Dans son dernier roman, La Fille de Deauville (Grasset, 2022), elle suit les révolutionnaires d’Action Directe qui ont marqué les années 80 de leurs attentats et braquages, en s’attachant au parcours de Joëlle Aubron, de son engagement à ses planques, arrestation et incarcération, en alternant les points de vue avec celui de la police qui a longtemps été dans l’impossibilité de mettre un nom sur cette fille qui venait de Deauville.
Bibliographie sélective
- La Mère de ma mère, Stock, 2008.
- Le Pacte des vierges, Stock, 2011.
- Le Mauvais génie, avec Ariane Chemin, Fayard, 2015.
- Tu t’appelais Maria Schneider, Paris, Grasset, 2018.
- L’Homme qui voulait être aimé, Grasset, 2021.
- La Fille de Deauville, Grasset, 2022.
Olivia Ruiz est musicienne, chanteuse et écrivaine. D’origine espagnole, elle a grandi à Marseillette, dans le Sud Ouest.
Son premier album J’aime pas l’amour lui vaut une nomination aux Victoires de la Musique en 2005. Suivront, entre autres, La Femme chocolat (2005) et Miss Météores (2009).
Grâce à la fraicheur et à la poésie de son univers musical, Olivia Ruiz connait un franc succès populaire, enchaînant les récompenses.
En 2020 elle publie son premier roman, La Commode aux tiroirs de couleurs (JC Lattès), portrait de femmes sur quatre générations, entre l’Espagne et la France, de la dictature franquiste à aujourd’hui.
Dans Écoute la pluie tomber (à paraître en mai 2022), elle revient sur des trajectoires de vie à travers des figures féminines malmenées par le franquisme.
Bibliographie sélective
- La Commode aux tiroirs de couleurs, JC Lattès, 2020.

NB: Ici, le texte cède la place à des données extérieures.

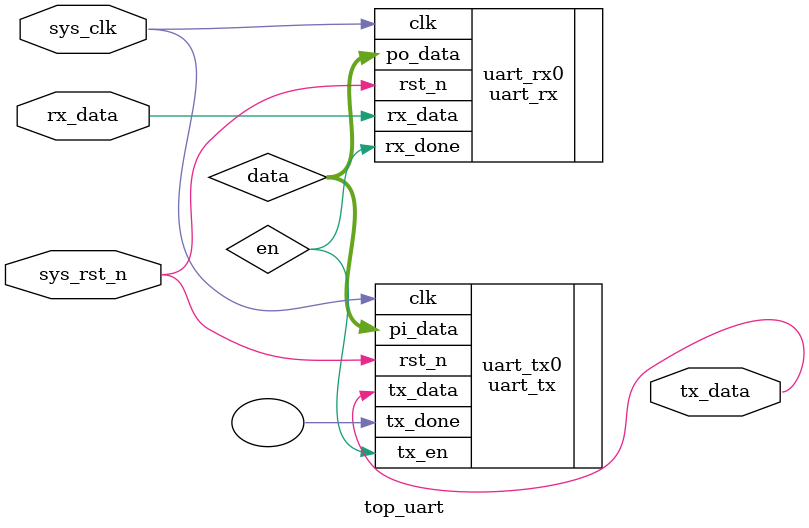
<source format=v>
`timescale 1ns / 1ps
module top_uart(
	input 		wire 		sys_clk		,
	input 		wire 		sys_rst_n	,
	input 		wire 		rx_data 	,
	output 		wire 		tx_data 	 
    );

wire 	[7:0] 	data		;
wire 			en 			;

uart_rx uart_rx0 (
    .clk        (sys_clk    ), 
    .rst_n      (sys_rst_n  ), 
    //input signals
    .rx_data    (rx_data    ), 
    .po_data    (data 	    ), 
    //output signals
    .rx_done    (en 	    )
    );

uart_tx uart_tx0 (
    .clk        (sys_clk    ), 
    .rst_n      (sys_rst_n  ), 
    //input signals
    .pi_data    (data 	    ), 
    .tx_en      (en 	    ), 
    //output signals
    .tx_data    (tx_data    ),
    .tx_done    ( 		    )
    );



endmodule

</source>
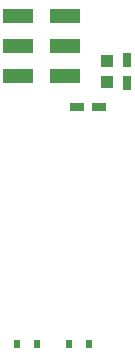
<source format=gbp>
G04 #@! TF.GenerationSoftware,KiCad,Pcbnew,5.0.0-rc3-6a2723a~65~ubuntu16.04.1*
G04 #@! TF.CreationDate,2018-07-10T16:09:43+03:00*
G04 #@! TF.ProjectId,livolo_1_channel_1way_eu_switch,6C69766F6C6F5F315F6368616E6E656C,rev?*
G04 #@! TF.SameCoordinates,Original*
G04 #@! TF.FileFunction,Paste,Bot*
G04 #@! TF.FilePolarity,Positive*
%FSLAX46Y46*%
G04 Gerber Fmt 4.6, Leading zero omitted, Abs format (unit mm)*
G04 Created by KiCad (PCBNEW 5.0.0-rc3-6a2723a~65~ubuntu16.04.1) date Tue Jul 10 16:09:43 2018*
%MOMM*%
%LPD*%
G01*
G04 APERTURE LIST*
%ADD10R,0.600000X0.800000*%
%ADD11R,1.200000X0.750000*%
%ADD12R,0.750000X1.200000*%
%ADD13R,2.500000X1.270000*%
%ADD14R,1.000000X0.995000*%
G04 APERTURE END LIST*
D10*
G04 #@! TO.C,D5*
X143800000Y-102500000D03*
X145500000Y-102500000D03*
G04 #@! TD*
G04 #@! TO.C,D6*
X139400000Y-102500000D03*
X141100000Y-102500000D03*
G04 #@! TD*
D11*
G04 #@! TO.C,C3*
X146400000Y-82450000D03*
X144500000Y-82450000D03*
G04 #@! TD*
D12*
G04 #@! TO.C,C4*
X148750000Y-80400000D03*
X148750000Y-78500000D03*
G04 #@! TD*
D13*
G04 #@! TO.C,J1*
X139500000Y-79800000D03*
X139500000Y-77300000D03*
X139500000Y-74760000D03*
X143500000Y-74760000D03*
X143500000Y-77300000D03*
X143500000Y-79840000D03*
G04 #@! TD*
D14*
G04 #@! TO.C,R1*
X147000000Y-80375000D03*
X147000000Y-78600000D03*
G04 #@! TD*
M02*

</source>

- Écoute la pluie tomber, JC Lattès, 2022.
Discographie sélective
- « J’aime pas l’amour », Polydor, 2003.
- « La Femme chocolat », Polydor, 2005.
- « Miss Météores », Polydor, 2009.
- « Le Calme et la tempête », Polydor, 2012.
- « A nos corps-aimants », Polydor, 2016.
Née en Équateur, Mónica Ojeda a suivi des études de lettres en Espagne.
Elle est l’auteure de deux romans ainsi que d’un recueil de nouvelles et d’un recueil de poèmes (non traduits à ce jour). Elle vit et travaille à Madrid depuis 2016.
Mâchoires (Gallimard, 2022), son premier roman traduit en français, la place parmi les écrivains latino-américains les plus talentueux et les plus prometteurs de sa génération. La traduction de ce dernier roman en plusieurs langues confère à Mónica Ojeda une reconnaissance internationale.
Un roman comme un thriller psychologique à la prose riche et énergique, qui met en scène une enseignante sado-maso, des adolescentes à la recherche des limites de la peur, les rapports de pouvoir mère-fille mais aussi bourreau-victime. Le portrait d’une jeunesse ayant grandi avec la révolution numérique.
À lire
- Mâchoires, traduit de l’espagnol (Équateur) par Alba-Marina Escalón, coll. « Du monde entier », Gallimard, 2022.
Jeanne Macaigne est diplômée des Arts Décoratifs de Paris.
Elle dessine régulièrement pour la presse (Revue XXI, Alternatives Economiques, Libération etc.) et l’édition jeunesse. Elle écrit et dessine ce qui l’entoure, ainsi que son monde intérieur avec une attention particulière pour le vivant.
En 2021, elle publie Changer d’air (Les Fourmis rouges), un album empreint de poésie et d’humour, dans lequel ses illustrations sont au service d’une histoire qui parle à la fois d’écologie et du rapport aux autres.
Bibliographie sélective
- L’Hiver d’Isabelle, MeMo, 2017.
- Le Coiffeur des étoiles, MeMo, 2018.
- La Chose du MéHéHéH, texte de Sigrid Baffert, MeMo, 2019.
- Changer d’air, Les Fourmis rouges, 2021.